Try it.
Copy out the data below, swapping "chart" for "graph" wherever it occurs and keeping all other text the same. Omit the pictures.

Dataset excerpts:
▼▼▼
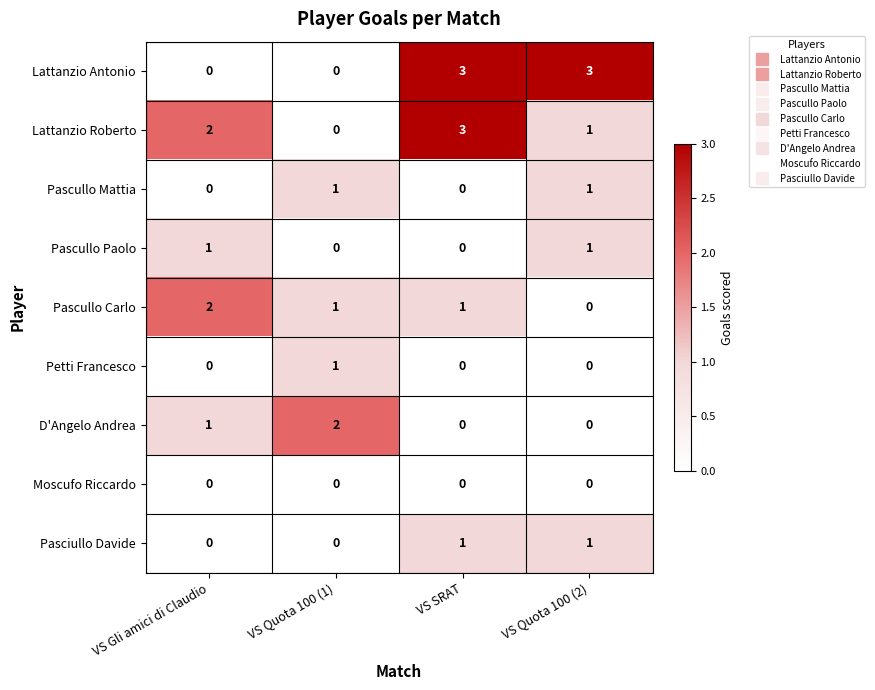

What is the sum of all Lattanzio Roberto values?

6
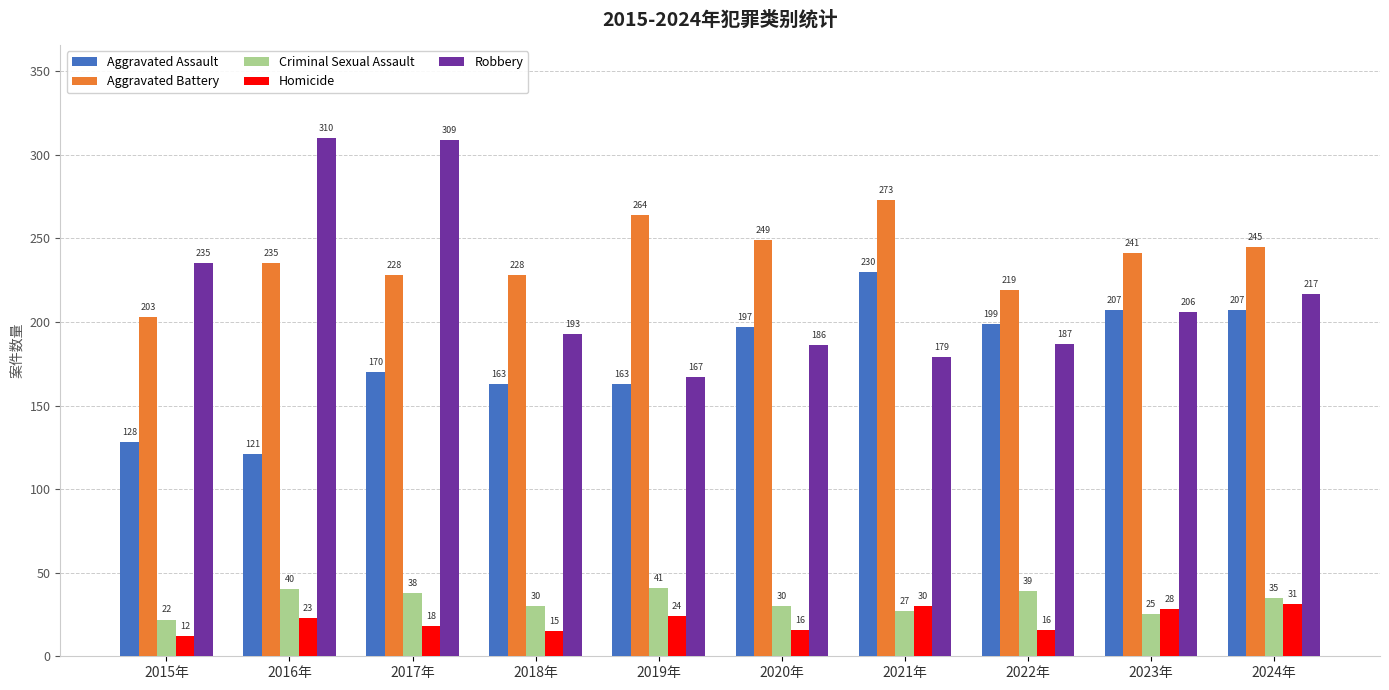

Reading right to left, extract all data points from this chart.

Aggravated Assault: 207	207	199	230	197	163	163	170	121	128
Aggravated Battery: 245	241	219	273	249	264	228	228	235	203
Criminal Sexual Assault: 35	25	39	27	30	41	30	38	40	22
Homicide: 31	28	16	30	16	24	15	18	23	12
Robbery: 217	206	187	179	186	167	193	309	310	235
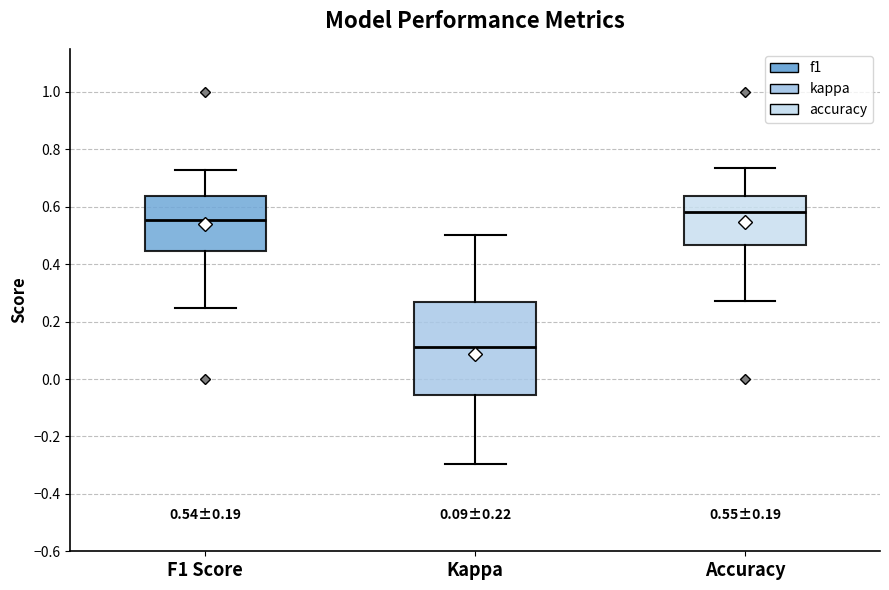

Which box has the highest median line?

Accuracy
▲▲▲
Result of this task.
What is the sum of all Lattanzio Roberto values?

6

Reading right to left, extract all data points from this graph.

Aggravated Assault: 207	207	199	230	197	163	163	170	121	128
Aggravated Battery: 245	241	219	273	249	264	228	228	235	203
Criminal Sexual Assault: 35	25	39	27	30	41	30	38	40	22
Homicide: 31	28	16	30	16	24	15	18	23	12
Robbery: 217	206	187	179	186	167	193	309	310	235

Which box has the highest median line?

Accuracy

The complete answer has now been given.